Social Media data for exploring the association between Cannabis use and Depression
The tweets from the time period of January 2017 to February 2019 are collected from Twitter using Drug Abuse Ontology (DAO) terms related to Cannabis and depression lexicon. A sample of 9888 tweets is manually annotated by domain experts and research students under the supervision of domain experts. The domain experts who are co-authors of this data are substance use epidemiologists with experience in Interventions, Treatment, and Addictions Research.
The annotation scheme has the following coding:
1. Treat: Cannabis is used to help/treat/cure depression.
2. Cause: Cannabis causes depression or makes symptoms worse.
3. Others: Implies other types of relationships, or too ambiguous/unclear to interpret.
4. Addiction: Lack of access to cannabis leads to depression, showing potential symptoms of addiction.
5. Ambiguous: If word related to weed/cannabis or other cannabis products like dabs or edibles is missing or if the mention of depression-related words is missing.

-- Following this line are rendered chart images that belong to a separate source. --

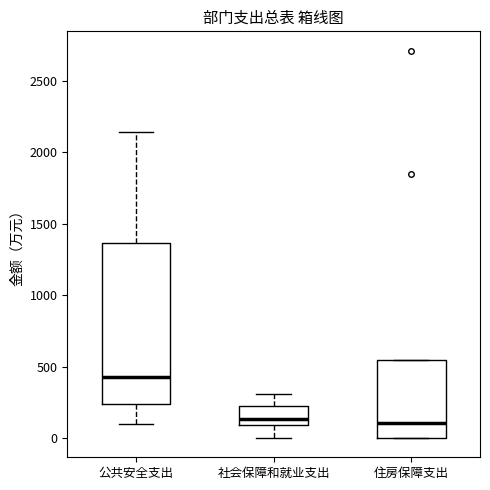

Where does the median line of the box for 公共安全支出 sit on the y-axis? The values are not printed on the chart, so give them approximately, as read against the axis.

450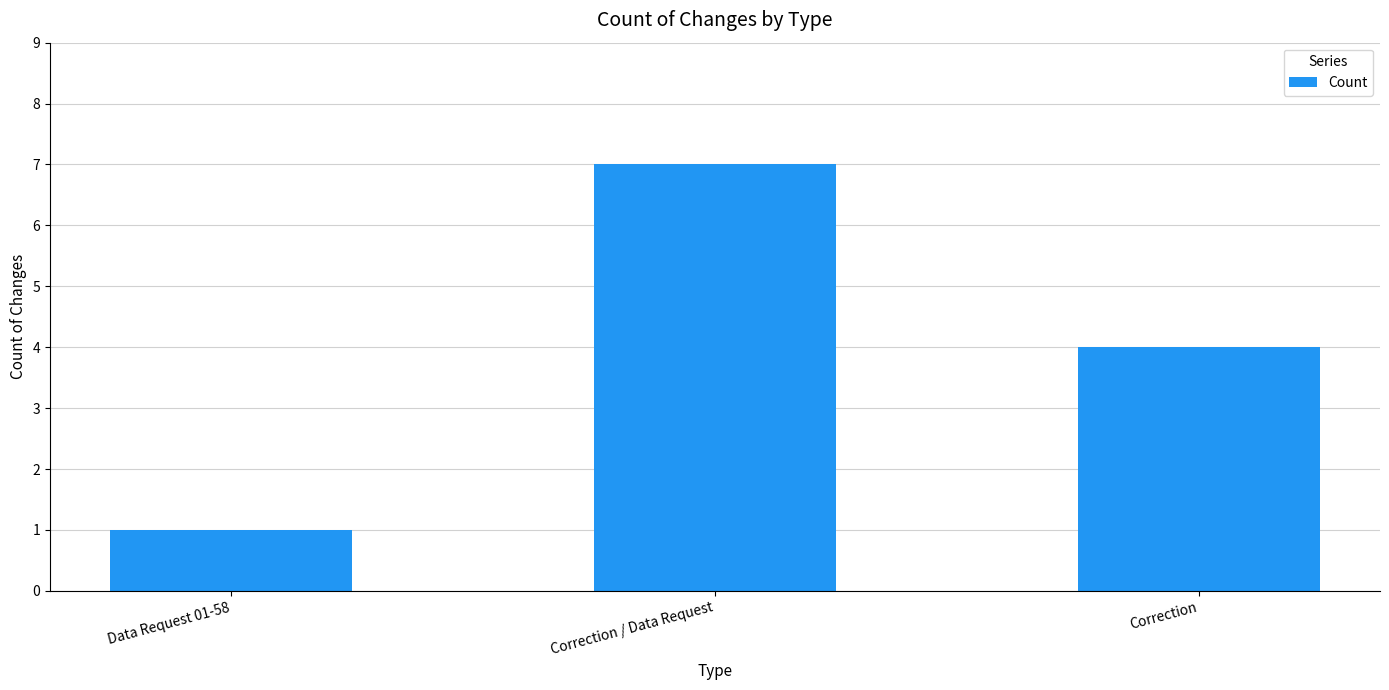

What is the label of the 3rd bar from the left?

Correction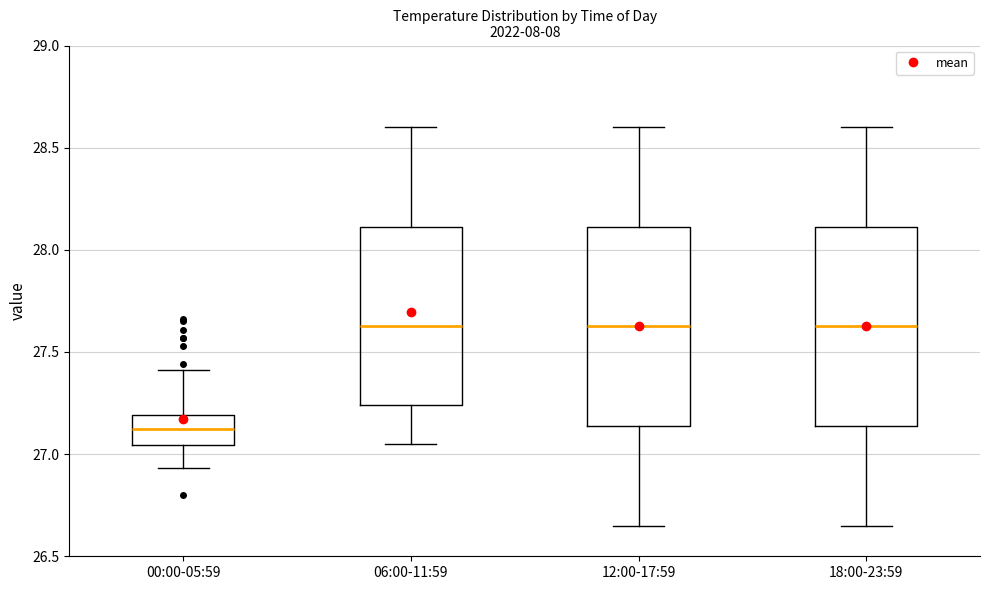

Reading left to right, read every box against the y-axis: the position of its median line, the range the box covers, and the ends of its whiskers. The values are not printed on the chart, so give them approximately, as read against the axis.

00:00-05:59: median 27.15, box 27.05 to 27.20, whiskers 26.95 to 27.40
06:00-11:59: median 27.65, box 27.25 to 28.10, whiskers 27.05 to 28.60
12:00-17:59: median 27.65, box 27.15 to 28.10, whiskers 26.65 to 28.60
18:00-23:59: median 27.65, box 27.15 to 28.10, whiskers 26.65 to 28.60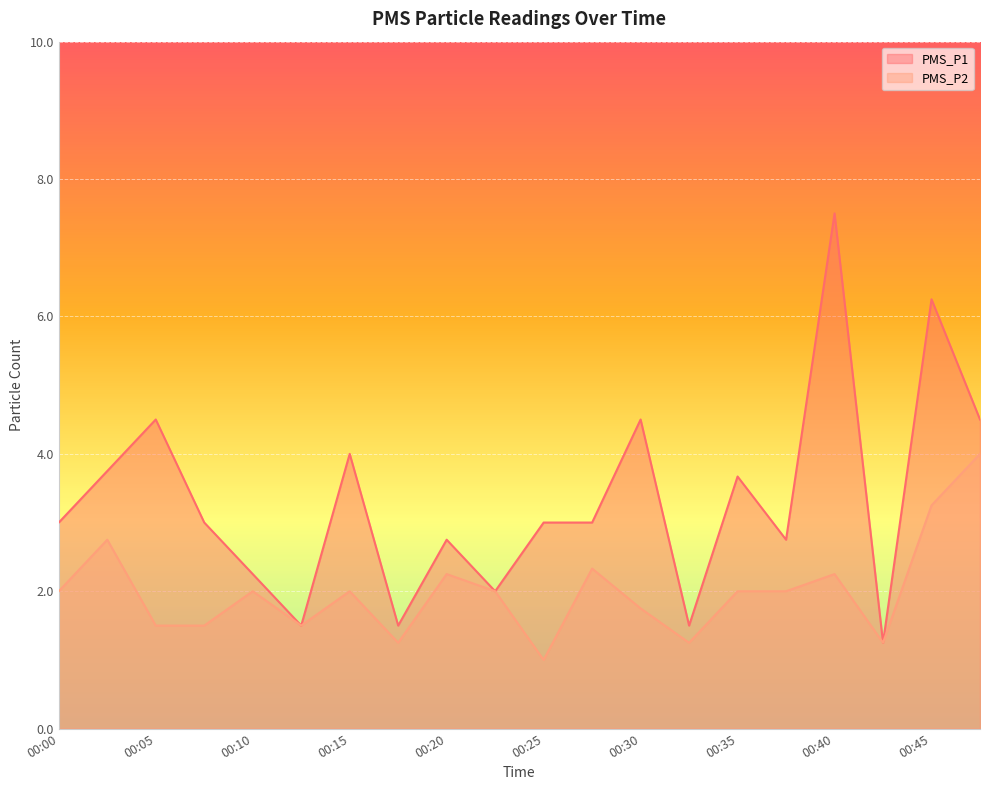

What is the difference between the maximum and second lowest values in the PMS_P2 series?

2.8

We will continue to add and manage the dataset with new annotations and versions using machine learning techniques like weak supervision and transfer learning. For core computer scientists, this dataset can be useful while working on NLP problems like Relation extraction, Entity disambiguation, Relation prediction, etc. For interdisciplinary experts, this social media dataset can be explored to understand the association between cannabis and depression.
We acknowledge the contribution of Jason Roden and Melissa Wahl from Wright State University for participating in the coding under the supervision of domain experts. This project is sponsored by the National Institute on Drug Abuse (NIDA) Grant No. 5R01DA039454-02 to the Ohio Center of Excellence in Knowledge-enabled Computing (Kno.e.sis) and the Center for Interventions, Treatment and Addictions Research (CITAR) titled: Trending: Social media analysis to monitor cannabis and synthetic cannabinoid use. Any opinions, findings, conclusions or recommendations expressed in this material are those of the investigator(s) and do not necessarily reflect the views of the National Institutes of Health.